Directive -
For the material that follows, work out how many lines hold the word "Created" and answer only with the number.

Data shown -
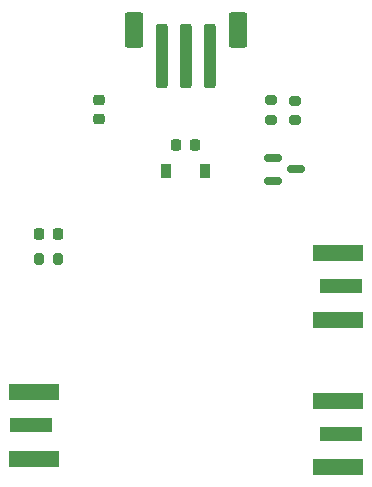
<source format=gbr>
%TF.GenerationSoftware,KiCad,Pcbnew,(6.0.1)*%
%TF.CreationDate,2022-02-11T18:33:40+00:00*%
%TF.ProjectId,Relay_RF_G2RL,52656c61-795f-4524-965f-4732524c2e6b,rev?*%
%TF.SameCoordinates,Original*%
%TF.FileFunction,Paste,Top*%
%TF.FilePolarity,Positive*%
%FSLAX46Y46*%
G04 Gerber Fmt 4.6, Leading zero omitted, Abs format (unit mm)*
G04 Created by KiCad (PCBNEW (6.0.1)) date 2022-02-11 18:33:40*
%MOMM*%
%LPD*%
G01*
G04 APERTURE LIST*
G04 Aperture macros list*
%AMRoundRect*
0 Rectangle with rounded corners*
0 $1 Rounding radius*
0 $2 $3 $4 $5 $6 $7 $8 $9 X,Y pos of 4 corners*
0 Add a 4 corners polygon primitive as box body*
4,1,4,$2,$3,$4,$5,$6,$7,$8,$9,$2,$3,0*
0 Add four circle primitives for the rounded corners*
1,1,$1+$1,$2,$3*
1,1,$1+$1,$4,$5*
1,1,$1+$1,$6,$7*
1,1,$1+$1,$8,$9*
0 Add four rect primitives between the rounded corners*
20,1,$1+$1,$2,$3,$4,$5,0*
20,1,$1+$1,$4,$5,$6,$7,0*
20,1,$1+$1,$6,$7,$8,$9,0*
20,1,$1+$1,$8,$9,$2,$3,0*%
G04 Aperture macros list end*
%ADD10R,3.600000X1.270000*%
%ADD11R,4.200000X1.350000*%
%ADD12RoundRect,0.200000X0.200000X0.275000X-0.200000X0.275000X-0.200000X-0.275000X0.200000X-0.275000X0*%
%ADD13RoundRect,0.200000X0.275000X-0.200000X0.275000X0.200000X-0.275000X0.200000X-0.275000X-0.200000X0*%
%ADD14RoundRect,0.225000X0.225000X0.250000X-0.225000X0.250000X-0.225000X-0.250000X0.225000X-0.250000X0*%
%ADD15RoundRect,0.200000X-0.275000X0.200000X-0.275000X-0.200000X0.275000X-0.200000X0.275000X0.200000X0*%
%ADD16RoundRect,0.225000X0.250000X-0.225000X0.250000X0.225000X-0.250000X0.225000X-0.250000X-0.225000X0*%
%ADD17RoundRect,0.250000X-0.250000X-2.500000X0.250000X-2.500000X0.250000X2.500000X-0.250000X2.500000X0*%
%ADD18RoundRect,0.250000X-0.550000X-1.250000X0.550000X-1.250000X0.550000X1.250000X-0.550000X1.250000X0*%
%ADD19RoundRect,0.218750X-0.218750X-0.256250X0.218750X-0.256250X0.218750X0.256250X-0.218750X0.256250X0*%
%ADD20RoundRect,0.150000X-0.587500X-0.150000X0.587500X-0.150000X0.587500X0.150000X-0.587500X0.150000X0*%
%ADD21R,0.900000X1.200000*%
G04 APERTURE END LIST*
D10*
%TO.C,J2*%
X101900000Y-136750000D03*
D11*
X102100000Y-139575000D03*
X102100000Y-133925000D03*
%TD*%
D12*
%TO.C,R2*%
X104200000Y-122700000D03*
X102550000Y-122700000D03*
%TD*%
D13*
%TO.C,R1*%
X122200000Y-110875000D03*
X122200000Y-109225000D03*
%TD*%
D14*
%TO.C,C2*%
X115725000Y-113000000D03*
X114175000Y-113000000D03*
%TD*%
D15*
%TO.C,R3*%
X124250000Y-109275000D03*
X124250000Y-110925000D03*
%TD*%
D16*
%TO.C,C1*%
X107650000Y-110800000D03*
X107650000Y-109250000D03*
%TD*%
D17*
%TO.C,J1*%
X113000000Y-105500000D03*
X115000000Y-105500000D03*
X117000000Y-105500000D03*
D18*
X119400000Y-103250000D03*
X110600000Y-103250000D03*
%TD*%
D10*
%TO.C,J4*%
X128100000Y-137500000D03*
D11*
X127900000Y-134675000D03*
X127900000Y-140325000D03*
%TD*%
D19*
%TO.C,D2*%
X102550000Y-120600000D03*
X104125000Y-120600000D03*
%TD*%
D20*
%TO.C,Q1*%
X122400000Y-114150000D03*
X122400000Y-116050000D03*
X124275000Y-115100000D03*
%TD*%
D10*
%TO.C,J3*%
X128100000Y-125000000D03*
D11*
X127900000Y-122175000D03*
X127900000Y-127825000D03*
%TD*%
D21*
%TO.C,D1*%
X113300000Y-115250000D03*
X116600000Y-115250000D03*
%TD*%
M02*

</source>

* * *

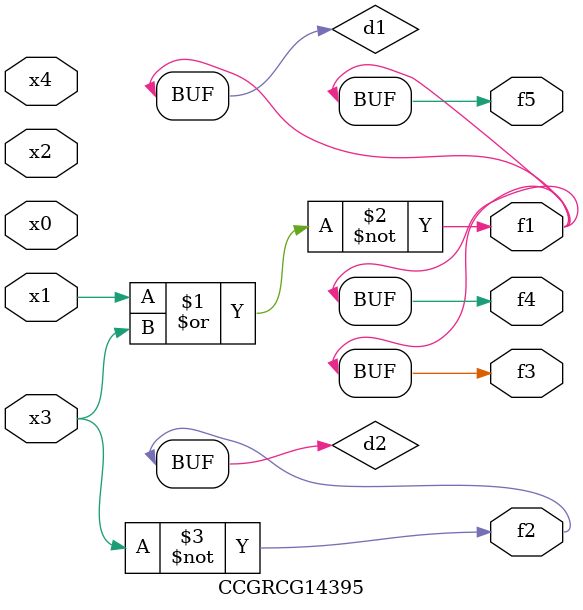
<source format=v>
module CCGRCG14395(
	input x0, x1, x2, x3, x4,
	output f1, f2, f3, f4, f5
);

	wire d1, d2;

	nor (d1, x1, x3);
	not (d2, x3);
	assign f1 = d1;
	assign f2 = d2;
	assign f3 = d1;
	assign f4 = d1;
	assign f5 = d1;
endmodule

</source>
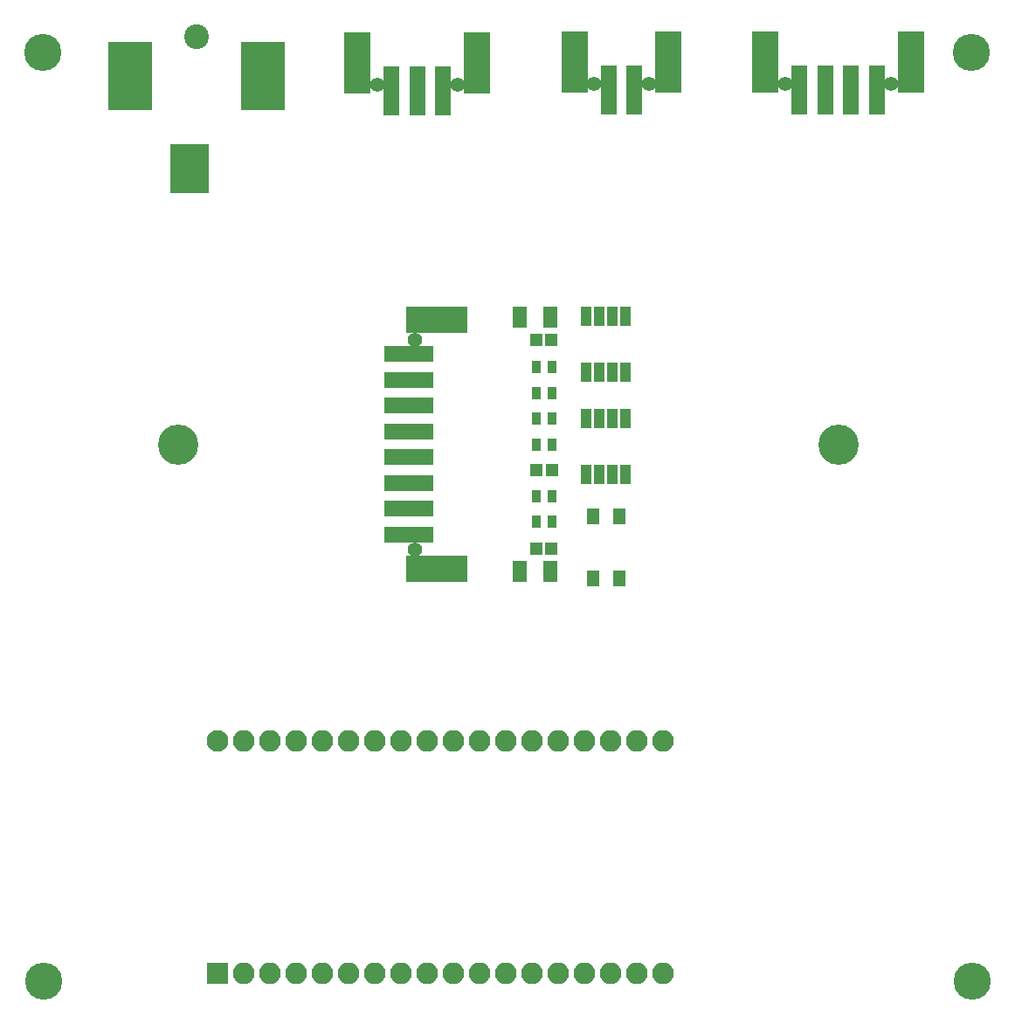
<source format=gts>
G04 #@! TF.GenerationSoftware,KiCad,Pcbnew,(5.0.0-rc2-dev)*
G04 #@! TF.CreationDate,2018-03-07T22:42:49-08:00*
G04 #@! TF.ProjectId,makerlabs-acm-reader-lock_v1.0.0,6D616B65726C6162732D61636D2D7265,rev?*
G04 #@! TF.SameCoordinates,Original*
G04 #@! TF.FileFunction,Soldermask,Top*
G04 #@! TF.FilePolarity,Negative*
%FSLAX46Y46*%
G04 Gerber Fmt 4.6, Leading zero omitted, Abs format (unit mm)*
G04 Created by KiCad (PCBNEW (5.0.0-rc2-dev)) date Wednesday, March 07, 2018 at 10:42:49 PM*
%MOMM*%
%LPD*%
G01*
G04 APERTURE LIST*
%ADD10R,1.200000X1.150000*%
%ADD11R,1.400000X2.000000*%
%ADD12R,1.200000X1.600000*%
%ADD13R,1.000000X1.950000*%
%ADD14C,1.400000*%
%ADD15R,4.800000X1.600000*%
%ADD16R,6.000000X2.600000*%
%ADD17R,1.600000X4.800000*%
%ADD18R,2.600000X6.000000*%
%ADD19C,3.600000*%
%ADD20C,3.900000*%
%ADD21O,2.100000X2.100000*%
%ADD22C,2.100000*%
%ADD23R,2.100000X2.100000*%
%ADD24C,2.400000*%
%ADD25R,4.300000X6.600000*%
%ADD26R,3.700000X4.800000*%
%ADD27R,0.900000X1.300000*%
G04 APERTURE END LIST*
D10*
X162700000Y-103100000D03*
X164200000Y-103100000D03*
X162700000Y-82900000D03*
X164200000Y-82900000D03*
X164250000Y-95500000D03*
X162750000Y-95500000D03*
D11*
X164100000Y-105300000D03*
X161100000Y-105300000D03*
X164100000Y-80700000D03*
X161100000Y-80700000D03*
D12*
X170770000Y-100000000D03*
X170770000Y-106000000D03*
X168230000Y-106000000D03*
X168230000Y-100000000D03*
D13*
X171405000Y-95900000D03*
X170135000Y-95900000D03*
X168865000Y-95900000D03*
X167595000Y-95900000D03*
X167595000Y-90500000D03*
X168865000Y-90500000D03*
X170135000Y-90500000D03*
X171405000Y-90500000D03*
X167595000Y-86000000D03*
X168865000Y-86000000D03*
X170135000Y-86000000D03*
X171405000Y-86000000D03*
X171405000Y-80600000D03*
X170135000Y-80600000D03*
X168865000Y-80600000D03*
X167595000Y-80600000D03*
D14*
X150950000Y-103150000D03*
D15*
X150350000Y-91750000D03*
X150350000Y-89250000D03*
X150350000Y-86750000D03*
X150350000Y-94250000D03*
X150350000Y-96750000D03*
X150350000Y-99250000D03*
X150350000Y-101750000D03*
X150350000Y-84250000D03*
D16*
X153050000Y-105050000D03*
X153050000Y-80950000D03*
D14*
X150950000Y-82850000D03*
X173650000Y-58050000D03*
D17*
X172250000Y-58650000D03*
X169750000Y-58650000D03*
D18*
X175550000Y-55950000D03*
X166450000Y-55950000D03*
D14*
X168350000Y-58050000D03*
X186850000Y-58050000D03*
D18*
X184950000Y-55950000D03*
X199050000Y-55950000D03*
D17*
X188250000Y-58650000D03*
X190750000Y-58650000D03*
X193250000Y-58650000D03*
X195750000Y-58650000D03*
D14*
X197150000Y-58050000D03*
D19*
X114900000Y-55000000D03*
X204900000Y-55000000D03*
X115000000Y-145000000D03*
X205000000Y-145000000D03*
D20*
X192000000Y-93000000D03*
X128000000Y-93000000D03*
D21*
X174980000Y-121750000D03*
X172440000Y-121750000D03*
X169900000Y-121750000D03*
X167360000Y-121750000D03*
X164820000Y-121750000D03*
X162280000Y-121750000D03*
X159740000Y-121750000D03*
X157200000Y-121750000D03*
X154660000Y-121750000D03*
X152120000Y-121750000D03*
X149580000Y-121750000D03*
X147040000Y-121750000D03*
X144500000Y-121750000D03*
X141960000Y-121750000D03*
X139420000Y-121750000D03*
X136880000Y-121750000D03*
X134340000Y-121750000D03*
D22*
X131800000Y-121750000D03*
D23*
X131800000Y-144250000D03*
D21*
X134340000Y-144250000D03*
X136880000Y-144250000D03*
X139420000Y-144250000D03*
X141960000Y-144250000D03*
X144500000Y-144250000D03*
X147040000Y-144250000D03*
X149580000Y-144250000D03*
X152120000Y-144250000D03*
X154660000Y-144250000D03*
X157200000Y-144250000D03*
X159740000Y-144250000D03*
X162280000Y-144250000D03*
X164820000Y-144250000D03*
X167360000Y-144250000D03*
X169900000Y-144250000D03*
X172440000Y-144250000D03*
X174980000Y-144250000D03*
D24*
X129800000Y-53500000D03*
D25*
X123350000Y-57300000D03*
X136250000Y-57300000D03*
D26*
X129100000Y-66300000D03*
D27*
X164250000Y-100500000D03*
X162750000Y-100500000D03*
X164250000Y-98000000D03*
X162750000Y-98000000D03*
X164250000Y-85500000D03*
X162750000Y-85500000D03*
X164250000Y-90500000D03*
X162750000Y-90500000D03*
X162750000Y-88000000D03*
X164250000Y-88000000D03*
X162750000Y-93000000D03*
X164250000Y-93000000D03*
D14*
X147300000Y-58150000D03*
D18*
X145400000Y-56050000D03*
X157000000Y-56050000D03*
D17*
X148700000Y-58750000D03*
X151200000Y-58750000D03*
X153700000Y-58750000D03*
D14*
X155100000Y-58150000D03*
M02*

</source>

* * *

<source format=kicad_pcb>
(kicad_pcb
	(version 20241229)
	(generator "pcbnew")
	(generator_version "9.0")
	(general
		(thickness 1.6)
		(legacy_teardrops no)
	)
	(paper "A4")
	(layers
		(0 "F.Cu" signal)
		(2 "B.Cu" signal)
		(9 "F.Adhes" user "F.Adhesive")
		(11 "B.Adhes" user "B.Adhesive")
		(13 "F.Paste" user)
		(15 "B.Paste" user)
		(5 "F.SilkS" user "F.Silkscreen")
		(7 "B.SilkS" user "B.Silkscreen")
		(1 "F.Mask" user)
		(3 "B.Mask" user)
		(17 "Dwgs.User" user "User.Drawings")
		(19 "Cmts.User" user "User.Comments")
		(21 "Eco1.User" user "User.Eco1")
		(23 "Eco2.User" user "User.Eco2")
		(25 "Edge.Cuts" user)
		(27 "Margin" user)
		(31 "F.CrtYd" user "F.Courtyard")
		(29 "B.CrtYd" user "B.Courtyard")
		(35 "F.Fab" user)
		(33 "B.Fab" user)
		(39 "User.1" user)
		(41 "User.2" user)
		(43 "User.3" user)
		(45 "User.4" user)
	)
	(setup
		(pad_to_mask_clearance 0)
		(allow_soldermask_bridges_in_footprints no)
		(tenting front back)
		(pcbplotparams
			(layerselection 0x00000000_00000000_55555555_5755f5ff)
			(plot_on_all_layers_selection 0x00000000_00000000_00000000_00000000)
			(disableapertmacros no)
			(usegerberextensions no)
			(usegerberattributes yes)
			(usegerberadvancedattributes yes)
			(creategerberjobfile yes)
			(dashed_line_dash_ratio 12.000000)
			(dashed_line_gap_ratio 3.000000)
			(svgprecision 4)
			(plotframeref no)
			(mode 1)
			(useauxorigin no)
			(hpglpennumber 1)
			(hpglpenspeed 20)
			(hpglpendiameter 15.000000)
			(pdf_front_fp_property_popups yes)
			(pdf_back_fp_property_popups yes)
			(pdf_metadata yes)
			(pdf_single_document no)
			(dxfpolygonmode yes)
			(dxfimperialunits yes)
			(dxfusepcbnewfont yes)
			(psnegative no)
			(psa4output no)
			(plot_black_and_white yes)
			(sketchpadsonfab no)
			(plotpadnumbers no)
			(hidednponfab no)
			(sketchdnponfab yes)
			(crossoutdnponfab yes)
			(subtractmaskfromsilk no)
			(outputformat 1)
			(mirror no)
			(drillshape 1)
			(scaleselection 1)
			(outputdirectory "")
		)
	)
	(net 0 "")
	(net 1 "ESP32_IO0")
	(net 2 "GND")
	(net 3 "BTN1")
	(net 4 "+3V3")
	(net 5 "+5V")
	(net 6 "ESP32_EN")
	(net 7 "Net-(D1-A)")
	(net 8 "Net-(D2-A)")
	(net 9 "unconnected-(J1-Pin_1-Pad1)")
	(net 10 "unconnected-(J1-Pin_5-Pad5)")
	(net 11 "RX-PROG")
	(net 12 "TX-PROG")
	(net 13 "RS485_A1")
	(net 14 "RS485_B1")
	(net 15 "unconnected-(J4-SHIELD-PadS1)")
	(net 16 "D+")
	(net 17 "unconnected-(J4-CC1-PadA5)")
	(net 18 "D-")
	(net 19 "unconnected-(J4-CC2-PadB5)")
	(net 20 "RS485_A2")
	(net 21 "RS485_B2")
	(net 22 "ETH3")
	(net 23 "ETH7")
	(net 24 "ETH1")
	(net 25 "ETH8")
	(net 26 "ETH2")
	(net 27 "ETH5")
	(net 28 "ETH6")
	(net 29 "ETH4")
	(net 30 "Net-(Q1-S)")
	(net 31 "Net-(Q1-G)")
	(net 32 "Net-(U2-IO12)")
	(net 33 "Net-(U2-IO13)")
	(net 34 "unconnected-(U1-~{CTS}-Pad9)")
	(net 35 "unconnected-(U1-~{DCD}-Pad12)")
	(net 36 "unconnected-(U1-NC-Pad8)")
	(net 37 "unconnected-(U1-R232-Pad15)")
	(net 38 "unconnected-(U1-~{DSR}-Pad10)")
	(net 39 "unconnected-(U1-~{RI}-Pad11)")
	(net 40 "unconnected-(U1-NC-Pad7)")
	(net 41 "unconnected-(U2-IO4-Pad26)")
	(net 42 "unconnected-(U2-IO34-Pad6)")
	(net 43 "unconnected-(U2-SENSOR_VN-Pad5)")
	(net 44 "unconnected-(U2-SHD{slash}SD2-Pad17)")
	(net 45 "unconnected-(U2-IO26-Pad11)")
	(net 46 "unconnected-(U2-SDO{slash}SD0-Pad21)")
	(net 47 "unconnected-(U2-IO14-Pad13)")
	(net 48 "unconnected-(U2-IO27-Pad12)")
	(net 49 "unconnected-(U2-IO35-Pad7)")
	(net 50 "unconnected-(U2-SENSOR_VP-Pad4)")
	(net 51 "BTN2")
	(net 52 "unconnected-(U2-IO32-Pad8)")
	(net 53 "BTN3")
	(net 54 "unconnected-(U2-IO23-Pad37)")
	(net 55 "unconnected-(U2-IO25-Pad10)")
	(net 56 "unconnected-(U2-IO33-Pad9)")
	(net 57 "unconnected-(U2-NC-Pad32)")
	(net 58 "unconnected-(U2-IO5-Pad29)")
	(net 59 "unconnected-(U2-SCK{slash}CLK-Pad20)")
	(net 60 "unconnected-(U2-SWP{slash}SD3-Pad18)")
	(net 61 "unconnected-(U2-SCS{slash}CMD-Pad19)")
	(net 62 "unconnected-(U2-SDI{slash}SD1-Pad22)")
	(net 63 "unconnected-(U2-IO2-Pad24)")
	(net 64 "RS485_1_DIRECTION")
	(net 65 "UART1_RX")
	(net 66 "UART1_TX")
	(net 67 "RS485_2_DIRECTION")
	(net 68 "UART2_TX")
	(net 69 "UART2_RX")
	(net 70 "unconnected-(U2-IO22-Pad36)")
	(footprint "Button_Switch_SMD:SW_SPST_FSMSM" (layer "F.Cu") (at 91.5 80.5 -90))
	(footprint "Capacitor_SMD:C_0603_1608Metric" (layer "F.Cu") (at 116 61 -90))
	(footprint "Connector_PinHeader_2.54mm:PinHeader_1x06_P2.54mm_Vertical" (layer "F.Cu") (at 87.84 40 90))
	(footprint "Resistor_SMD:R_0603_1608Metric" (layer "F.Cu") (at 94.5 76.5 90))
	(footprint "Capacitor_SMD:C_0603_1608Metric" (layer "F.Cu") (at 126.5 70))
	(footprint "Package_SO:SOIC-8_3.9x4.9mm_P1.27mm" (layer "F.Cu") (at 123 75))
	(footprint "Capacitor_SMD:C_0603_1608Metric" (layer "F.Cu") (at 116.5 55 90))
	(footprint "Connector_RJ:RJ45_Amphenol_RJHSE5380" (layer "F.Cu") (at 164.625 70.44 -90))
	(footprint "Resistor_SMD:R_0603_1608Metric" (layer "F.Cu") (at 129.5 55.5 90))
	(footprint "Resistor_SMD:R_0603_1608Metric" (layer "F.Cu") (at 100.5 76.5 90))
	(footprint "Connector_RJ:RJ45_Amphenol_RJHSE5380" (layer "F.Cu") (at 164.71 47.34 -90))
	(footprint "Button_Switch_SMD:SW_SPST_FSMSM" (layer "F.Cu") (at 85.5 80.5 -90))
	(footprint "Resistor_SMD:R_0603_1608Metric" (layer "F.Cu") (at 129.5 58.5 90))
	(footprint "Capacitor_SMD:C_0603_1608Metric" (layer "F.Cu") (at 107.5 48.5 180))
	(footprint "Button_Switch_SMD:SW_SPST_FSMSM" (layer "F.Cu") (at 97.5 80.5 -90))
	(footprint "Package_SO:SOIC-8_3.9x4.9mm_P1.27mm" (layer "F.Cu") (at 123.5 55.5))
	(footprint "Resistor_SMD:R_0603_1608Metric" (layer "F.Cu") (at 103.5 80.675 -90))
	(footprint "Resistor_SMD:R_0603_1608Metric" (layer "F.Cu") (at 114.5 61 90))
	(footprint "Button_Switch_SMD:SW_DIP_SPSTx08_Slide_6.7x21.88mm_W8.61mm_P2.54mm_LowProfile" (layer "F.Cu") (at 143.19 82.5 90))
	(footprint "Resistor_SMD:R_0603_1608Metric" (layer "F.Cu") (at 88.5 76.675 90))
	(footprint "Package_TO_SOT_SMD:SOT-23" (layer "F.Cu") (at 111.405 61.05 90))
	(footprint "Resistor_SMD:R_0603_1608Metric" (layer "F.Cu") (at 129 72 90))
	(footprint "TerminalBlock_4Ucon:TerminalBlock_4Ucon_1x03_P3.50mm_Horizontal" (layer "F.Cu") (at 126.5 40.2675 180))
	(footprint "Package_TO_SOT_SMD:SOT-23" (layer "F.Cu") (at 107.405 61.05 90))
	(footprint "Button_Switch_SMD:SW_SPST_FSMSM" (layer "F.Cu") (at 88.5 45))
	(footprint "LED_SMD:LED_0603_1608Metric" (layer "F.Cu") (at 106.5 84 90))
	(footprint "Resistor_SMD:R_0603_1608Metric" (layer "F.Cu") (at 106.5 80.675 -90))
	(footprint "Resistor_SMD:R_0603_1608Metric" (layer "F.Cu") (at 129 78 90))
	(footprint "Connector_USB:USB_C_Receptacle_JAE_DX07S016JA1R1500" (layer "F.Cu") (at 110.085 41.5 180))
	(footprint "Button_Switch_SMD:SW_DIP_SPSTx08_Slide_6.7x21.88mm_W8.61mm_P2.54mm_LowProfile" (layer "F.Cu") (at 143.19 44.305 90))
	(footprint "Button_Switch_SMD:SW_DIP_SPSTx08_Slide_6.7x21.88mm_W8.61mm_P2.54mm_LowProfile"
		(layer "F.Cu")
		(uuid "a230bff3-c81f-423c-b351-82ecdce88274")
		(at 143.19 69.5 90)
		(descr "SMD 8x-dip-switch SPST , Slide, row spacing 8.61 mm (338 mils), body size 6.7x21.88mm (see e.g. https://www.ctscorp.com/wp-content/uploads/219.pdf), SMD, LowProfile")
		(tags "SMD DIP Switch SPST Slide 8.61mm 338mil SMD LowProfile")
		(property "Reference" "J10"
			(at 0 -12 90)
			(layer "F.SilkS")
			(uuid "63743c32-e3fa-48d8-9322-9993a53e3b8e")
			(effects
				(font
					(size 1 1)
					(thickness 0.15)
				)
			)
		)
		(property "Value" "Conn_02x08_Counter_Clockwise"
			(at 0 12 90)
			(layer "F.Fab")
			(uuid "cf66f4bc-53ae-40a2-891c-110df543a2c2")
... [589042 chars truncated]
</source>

Task result -
2